Chapter Sixty, in which We find Ourselves in the digital Renaissance

What do Erasmus, Bacon, Jonson, Milton, and Locke have in common with Sylvia, Julie, Ella, Stefanie, and Your Bibliothecary?

The Renaissance provided the backdrop for the height of popularity of what is known as the commonplace book. The times had seen a sudden flood of information, and commonplace books became one means of organizing and remembering items of personal significance. Wikipedia broadly defines commonplace books as "essentially scrapbooks filled with items of every kind: medical recipes, letters, poems, tables of weights and measures, proverbs, prayers, legal formulas."

The term was originally one of rhetoric, signifying a passage that could be generally applied in the locus communis, or the common place. By using these books to record items of particular interest, readers became the center of their own books, what Barbara M. Benedict, in Making the Modern Reader: Cultural Mediation in Early Modern Literary Anthologies, calls "the locus of meaning from which the collected texts differ." For the average reader who recorded their thoughts and criticisms with each passage, these books became a social skill as well as a personal pleasure. And though many modern researchers pay them scant attention, such commonplace books are printed guides to the cultures of their times.

The 2001 exhibition Commonplace Books: Manuscripts and Printed Books from Antiquity to the Twentieth Century, at the Beinecke Library at Yale University featured the collections of Seneca, Saint Bernard de Clairvaux, John Locke, Edward Gibbon, and W.H. Auden among many others. But, in Bell's Common Place Book, for the Pocket: Form'd generally upon the Principles Recommended and Practiced by Mr. Locke (London: 1770), John Bell noted that a commonplace book

...is not solely for the Divine, the Lawyer, the Poet, Philosopher, or Historian. . . . It is for the use and emolument of the man of business as well as of letters; for men of fashion and fortune as well as of study; for the Traveller, the Trader, and in short for all those who would form a system of useful and agreeable knowledge, in a manner peculiar to themselves, while they are following their accustomed pursuits, either of profit or pleasure.

Dougj provides a fine explanation of commonplace books, and how to make and use one, in One and Two parts. His site also gives one a good sense of how a commonplace book was normally organized, with each entry indexed by heading for easy reference. He cites Robert Darnton ("Extraordinary Commonplaces," The New York Review of Books, December 21, 2000), who said that, for compilers of commonplace books, reading and writing were inseperable acts in an effort to make sense of things. In other words, keeping a commonplace book was a way of damming up the stream of experience and swimming in it, another necessary act of devotion.

Darnton goes on to say that "commonplacing as a practice probably began in the twelfth century and remained widespread among the Victorians. It disappeared long before the advent of the sound bite." Perhaps he hasn't visited any of the blogs Your Bibliothecary noted at the start. What more is there to blogging than copying a pithy passage under an appropriate heading and adding observations made in the course of daily life?

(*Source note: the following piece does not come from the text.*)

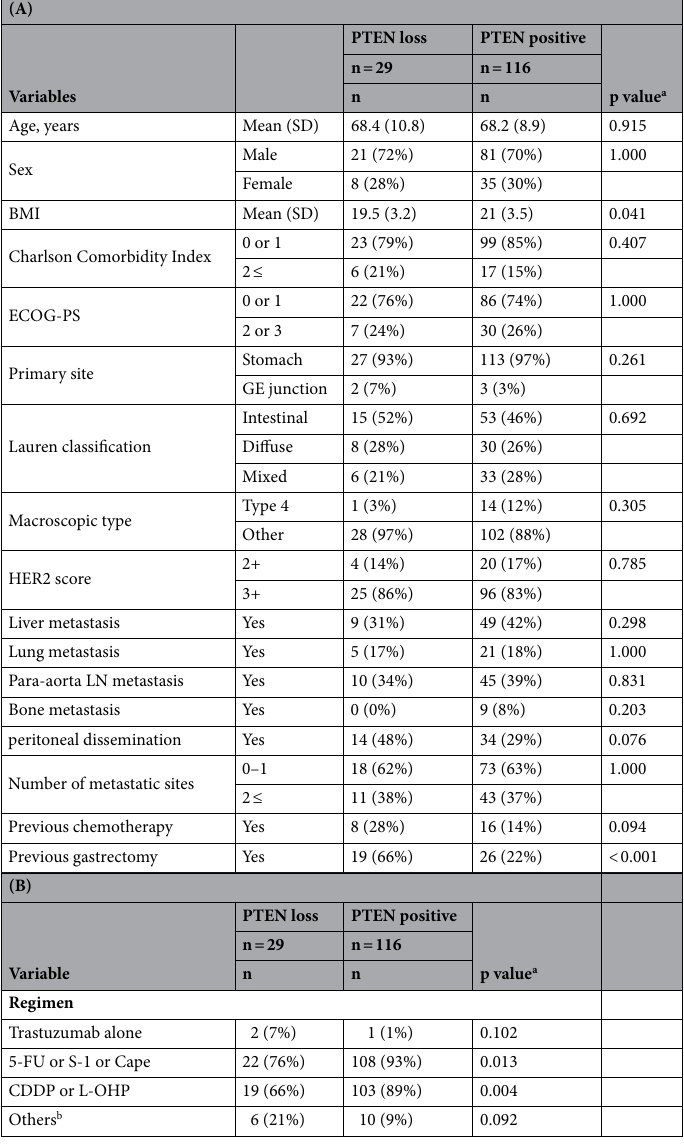
Table 2. Characteristics of patients and chemotherapy regimen with trastuzumab. (A) Characteristics of patients divided according to the phosphatase and tensin homolog (PTEN) status. (B) Chemotherapy regimen with trastuzumab. PTEN phosphatase and tensin homolog, GE gastroesophageal, HER2 human epidermal growth Factor Type2, 5-FU fluorouracil, S-1 tegafur/gimeracil/oteracil, Cape capecitabine, CDDP cisplatin, L-OHP oxaliplatin. a Fisher’s exact test and Student’s t test were used for categorical items and continuous variables, respectively. b Others include docetaxel, paclitaxel, and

The allure of the weblog today is the same as the allure of Bell's blank manuscript books that offered a person the opportunity to participate in printed culture, both as writers and readers of their own identity. His quote, too, would fit well in any blog's "ABOUT" category. Thus we come to know ourselves and one another with each blog entry, posting, or chapter--literal entries into the thoughts and feelings of the person who wrote them.

We embrace the digital age and call it our own, but the roots are firmly planted in the Renaissance, and we find ourselves now still coming to understand the universe and our place in it by means no different than people did then.

1 comment:

  1. I don't think I have ever been mentioned in the same breath as Mr. Milton and Mr. Bacon. I am, of course, highly flattered.

    Also I think you are absolutely right. Even a quick scan of the litblogs out there shows a huge quantity of (mostly) excellent thinking and writing.